--- START ---

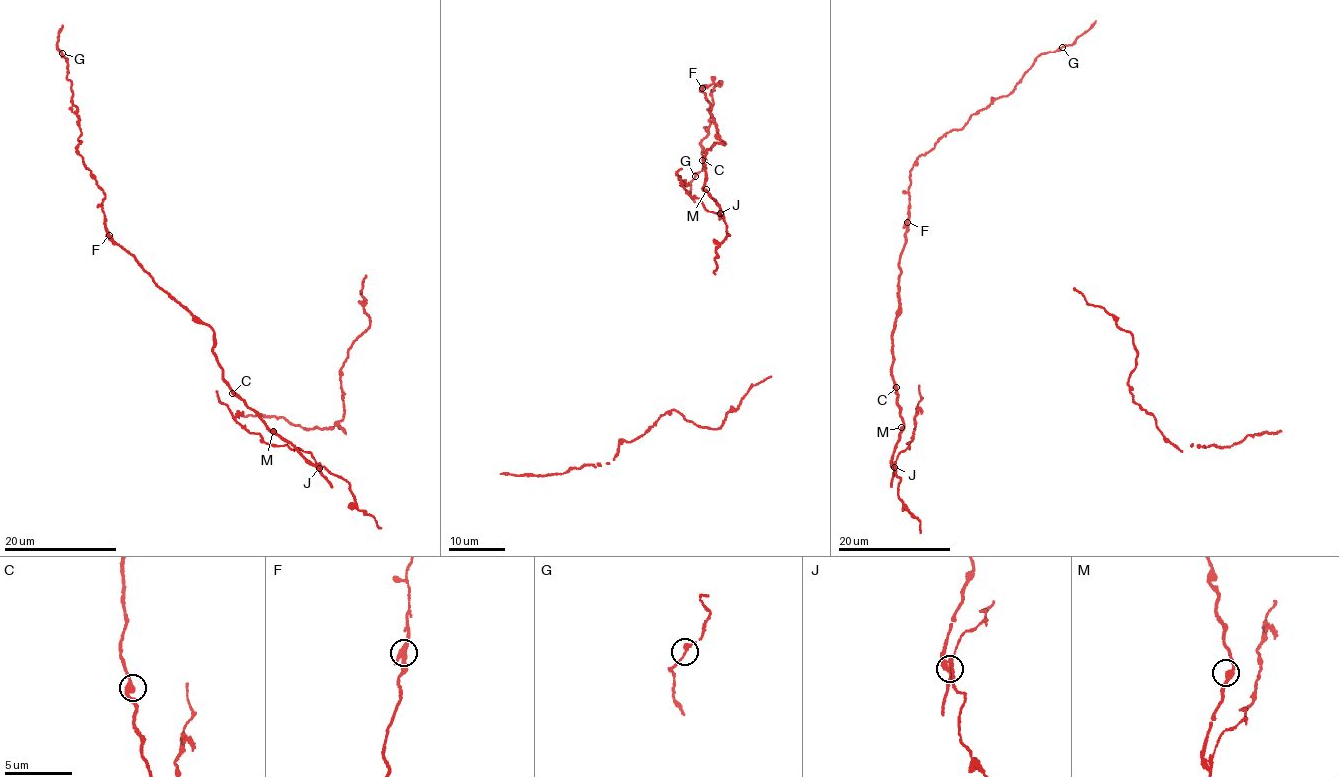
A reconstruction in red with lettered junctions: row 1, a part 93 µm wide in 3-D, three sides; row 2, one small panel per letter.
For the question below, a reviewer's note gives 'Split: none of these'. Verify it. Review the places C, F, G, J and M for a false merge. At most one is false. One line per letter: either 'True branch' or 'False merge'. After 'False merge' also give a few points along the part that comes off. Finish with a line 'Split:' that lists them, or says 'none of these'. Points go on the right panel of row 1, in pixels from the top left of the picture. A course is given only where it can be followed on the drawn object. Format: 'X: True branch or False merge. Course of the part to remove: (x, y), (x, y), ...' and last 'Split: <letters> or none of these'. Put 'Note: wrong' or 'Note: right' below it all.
C: True branch
F: True branch
G: True branch
J: False merge. Course of the part to remove: (894, 467), (899, 454), (910, 447), (907, 443), (912, 441), (920, 401), (919, 385)
M: True branch
Split: J
Note: wrong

--- END ---

▶ EXERCISE DIRECTIONS
Word for word, restate all of the material above except its pictures.

▶ RESPONSE
A reconstruction in red with lettered junctions: row 1, a part 93 µm wide in 3-D, three sides; row 2, one small panel per letter.
For the question below, a reviewer's note gives 'Split: none of these'. Verify it. Review the places C, F, G, J and M for a false merge. At most one is false. One line per letter: either 'True branch' or 'False merge'. After 'False merge' also give a few points along the part that comes off. Finish with a line 'Split:' that lists them, or says 'none of these'. Points go on the right panel of row 1, in pixels from the top left of the picture. A course is given only where it can be followed on the drawn object. Format: 'X: True branch or False merge. Course of the part to remove: (x, y), (x, y), ...' and last 'Split: <letters> or none of these'. Put 'Note: wrong' or 'Note: right' below it all.
C: True branch
F: True branch
G: True branch
J: False merge. Course of the part to remove: (894, 467), (899, 454), (910, 447), (907, 443), (912, 441), (920, 401), (919, 385)
M: True branch
Split: J
Note: wrong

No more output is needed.